▶ [Data for this task]
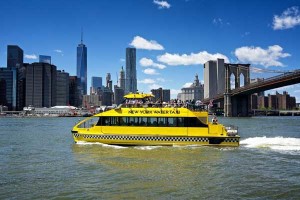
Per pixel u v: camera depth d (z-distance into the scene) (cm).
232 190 1706
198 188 1741
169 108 3134
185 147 3059
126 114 3200
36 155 2866
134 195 1633
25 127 8306
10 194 1655
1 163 2470
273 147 3059
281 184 1814
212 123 3203
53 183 1850
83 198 1593
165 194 1645
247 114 17862
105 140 3231
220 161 2436
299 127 7488
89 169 2200
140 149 2983
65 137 4769
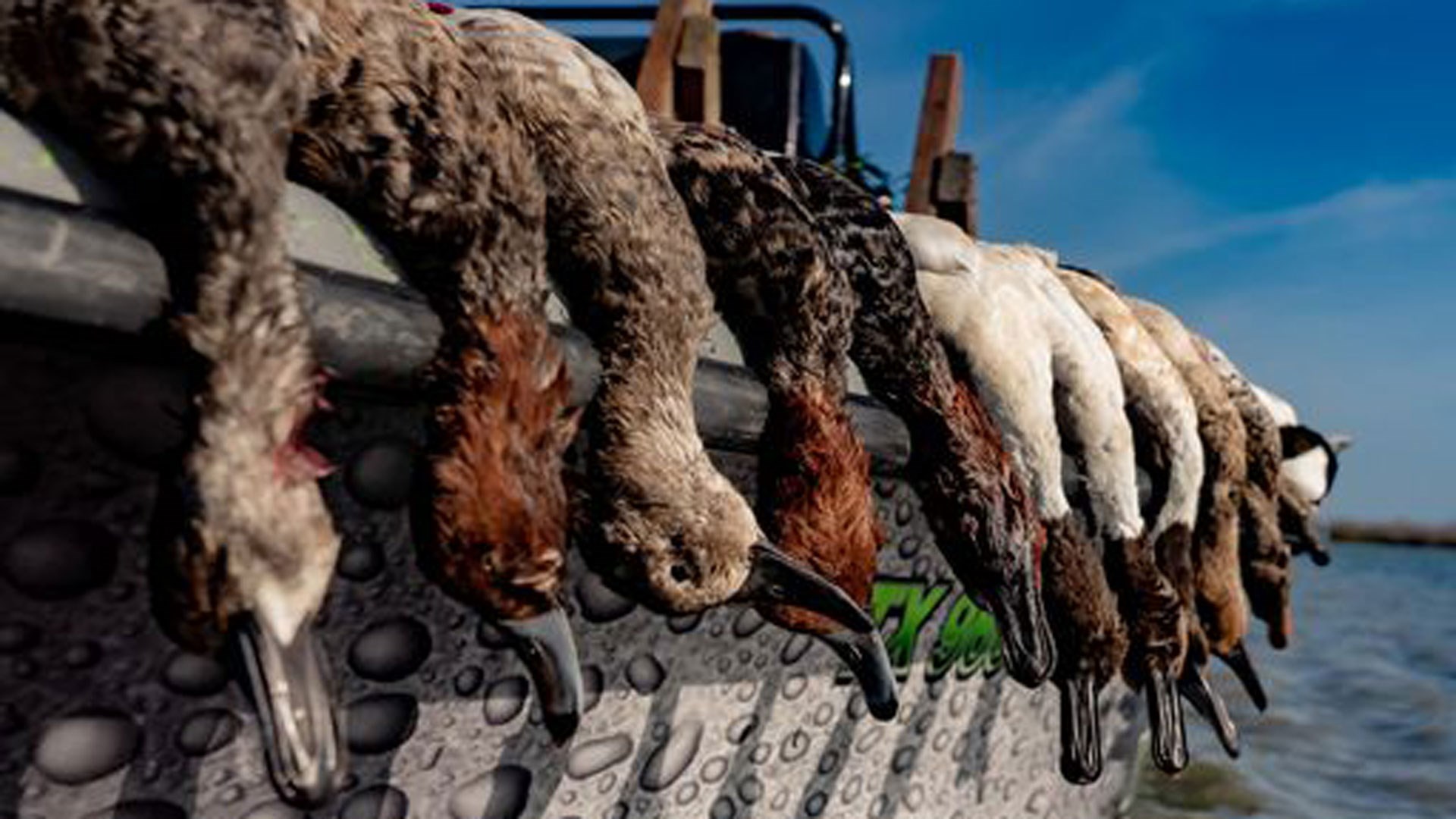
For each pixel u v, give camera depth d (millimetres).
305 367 1300
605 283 1865
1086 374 3473
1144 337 4090
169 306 1244
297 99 1356
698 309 1972
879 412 2693
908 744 3340
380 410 1617
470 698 1951
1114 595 3371
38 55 1234
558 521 1630
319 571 1281
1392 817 5805
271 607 1241
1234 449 4523
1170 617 3650
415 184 1528
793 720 2764
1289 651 12031
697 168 2311
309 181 1510
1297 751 7070
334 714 1280
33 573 1390
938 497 2785
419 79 1554
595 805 2312
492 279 1583
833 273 2373
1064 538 3195
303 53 1446
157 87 1234
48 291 1177
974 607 3365
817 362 2312
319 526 1285
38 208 1183
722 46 6457
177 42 1247
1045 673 2875
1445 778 6547
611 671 2217
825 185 2795
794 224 2316
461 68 1612
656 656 2291
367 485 1657
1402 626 15539
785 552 2246
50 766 1501
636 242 1873
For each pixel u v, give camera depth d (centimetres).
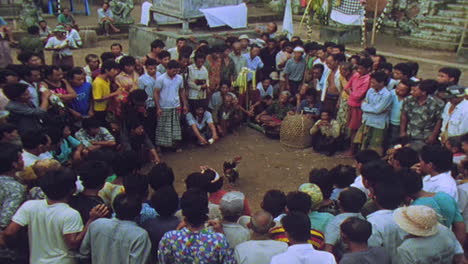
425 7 1342
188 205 305
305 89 791
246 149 768
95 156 466
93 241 323
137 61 715
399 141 652
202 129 777
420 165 421
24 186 385
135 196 337
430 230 310
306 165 707
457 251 323
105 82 646
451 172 423
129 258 314
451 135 558
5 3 1686
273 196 380
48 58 1296
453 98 550
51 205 335
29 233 336
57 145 527
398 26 1406
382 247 307
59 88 613
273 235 350
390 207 356
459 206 407
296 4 1772
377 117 658
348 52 1220
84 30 1466
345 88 703
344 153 746
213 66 782
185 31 1012
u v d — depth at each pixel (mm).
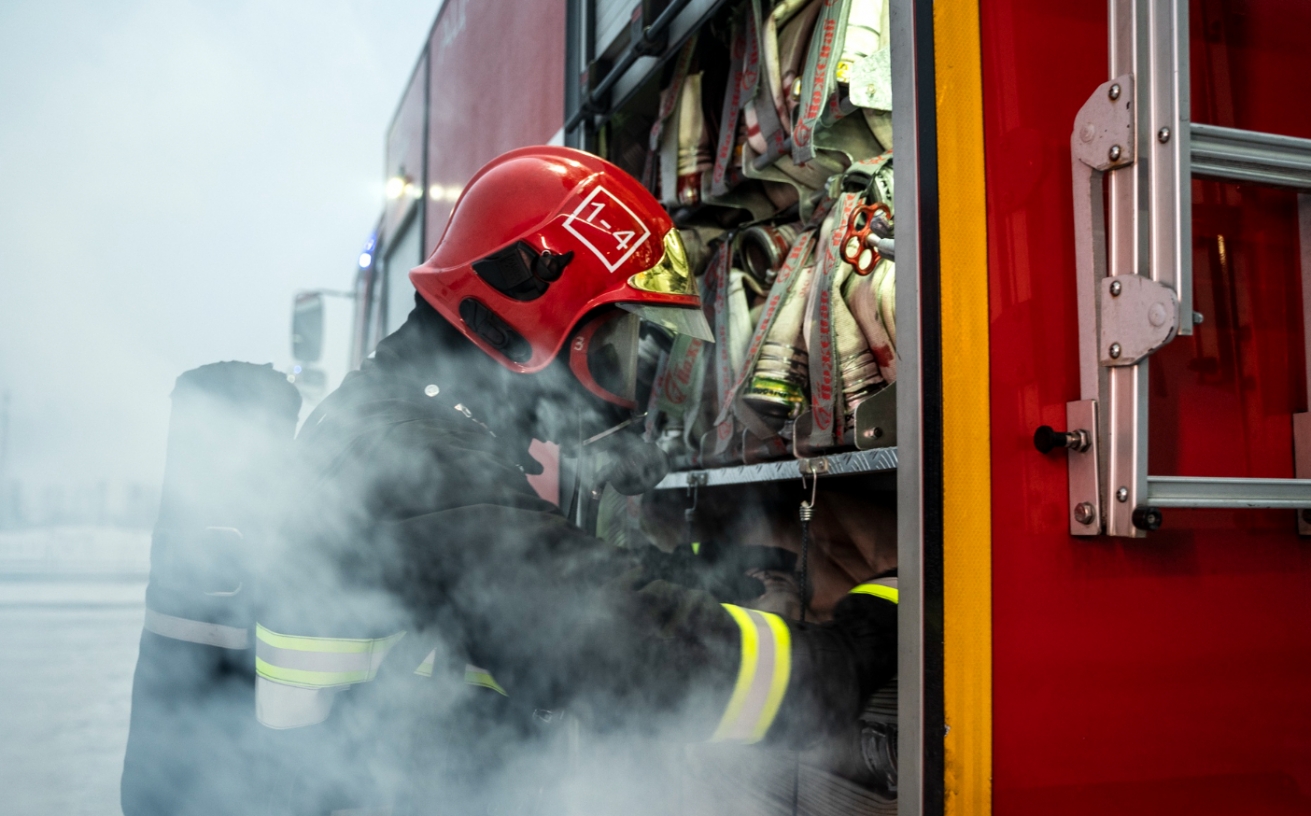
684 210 1931
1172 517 932
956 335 876
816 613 1505
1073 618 882
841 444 1308
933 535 847
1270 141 906
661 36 1824
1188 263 821
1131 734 891
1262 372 1005
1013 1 938
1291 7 1062
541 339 1167
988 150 912
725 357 1674
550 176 1201
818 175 1565
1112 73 896
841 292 1340
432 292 1196
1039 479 884
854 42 1382
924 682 838
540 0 2436
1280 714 952
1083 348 888
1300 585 976
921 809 834
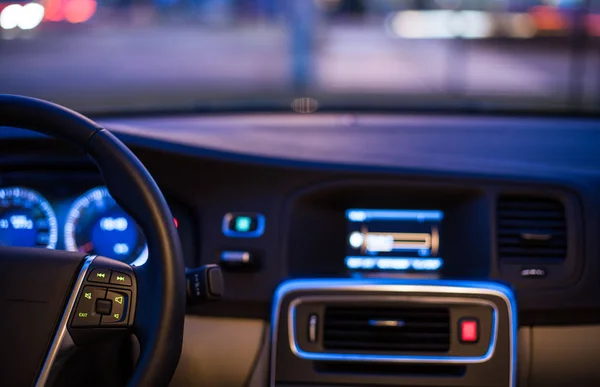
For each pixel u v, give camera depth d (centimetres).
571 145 287
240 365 218
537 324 218
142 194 159
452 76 1423
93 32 1959
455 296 212
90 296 158
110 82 1123
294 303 214
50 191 215
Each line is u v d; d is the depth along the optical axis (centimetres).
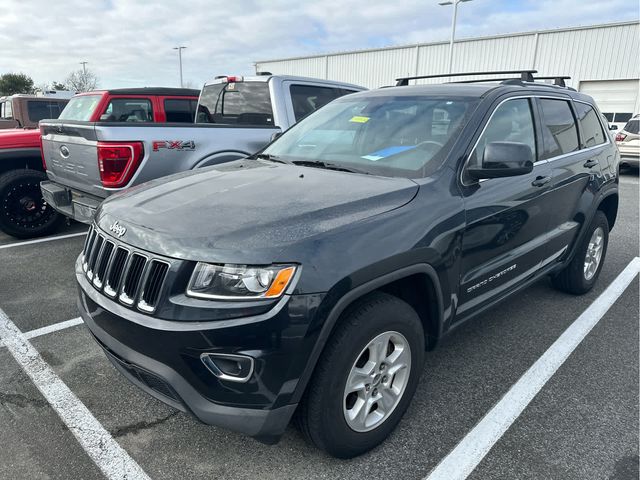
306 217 224
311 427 223
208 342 199
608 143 475
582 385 315
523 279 357
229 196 253
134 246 224
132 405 289
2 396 296
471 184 286
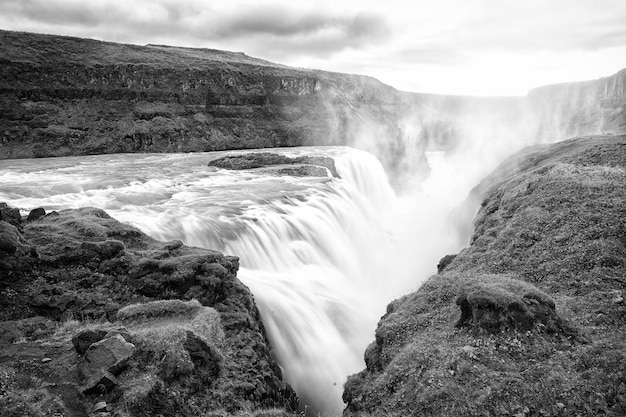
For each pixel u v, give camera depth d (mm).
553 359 11367
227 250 24781
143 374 11031
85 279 15703
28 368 10883
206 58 111250
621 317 12906
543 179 24625
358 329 23859
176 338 12273
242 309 16797
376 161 73062
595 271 15312
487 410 10305
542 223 19750
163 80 86875
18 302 13984
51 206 29109
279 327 20297
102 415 9516
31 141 67188
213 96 92000
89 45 87438
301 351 20375
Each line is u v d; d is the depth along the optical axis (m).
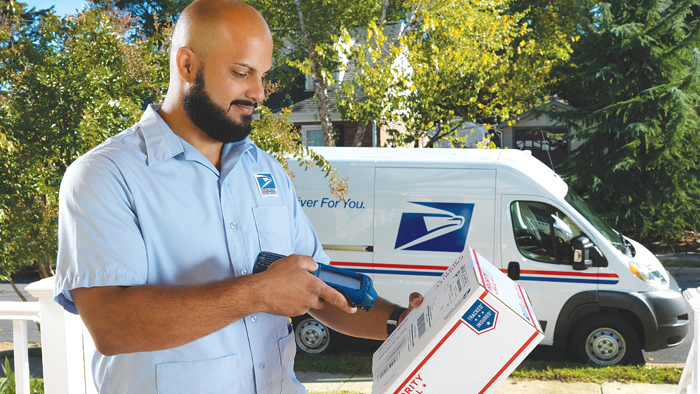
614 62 13.59
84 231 1.14
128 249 1.15
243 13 1.24
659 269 5.74
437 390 1.14
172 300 1.06
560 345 5.67
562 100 18.69
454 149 6.18
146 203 1.23
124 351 1.11
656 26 12.88
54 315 2.41
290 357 1.46
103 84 3.62
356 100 10.16
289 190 1.60
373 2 11.68
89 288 1.12
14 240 3.72
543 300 5.62
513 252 5.67
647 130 12.59
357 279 1.29
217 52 1.22
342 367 5.61
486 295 1.11
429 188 5.84
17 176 3.67
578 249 5.45
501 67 9.67
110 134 3.57
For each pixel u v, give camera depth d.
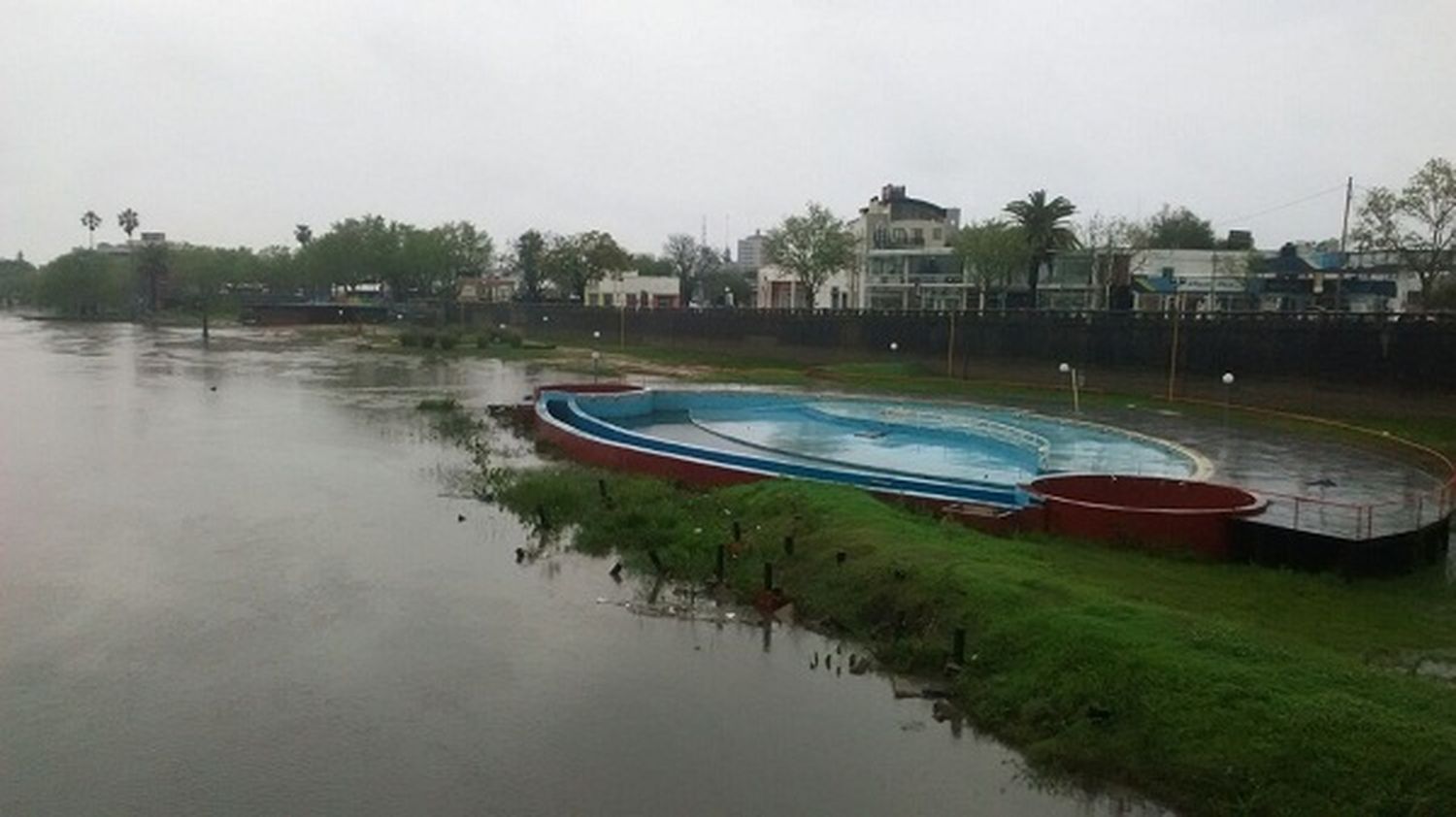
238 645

▶ [Try it] Emit the lines of the material exactly, from its first line to the line containing "605 283 1865", inclusive; leave every picture out.

▶ [Solution to this task]
Per pixel u v: camera depth d (z-distance into the scene) (cm).
232 190 1706
198 188 1741
169 108 3134
185 147 3059
126 114 3200
36 155 2866
134 195 1633
25 127 8306
10 194 1655
1 163 2470
273 147 3059
281 184 1814
212 123 3203
53 183 1850
83 198 1593
165 194 1645
247 114 17862
105 140 3231
220 161 2436
299 127 7488
89 169 2200
140 149 2983
65 137 4769
For each pixel u v, give camera depth d (millimetres).
305 367 1300
605 283 1865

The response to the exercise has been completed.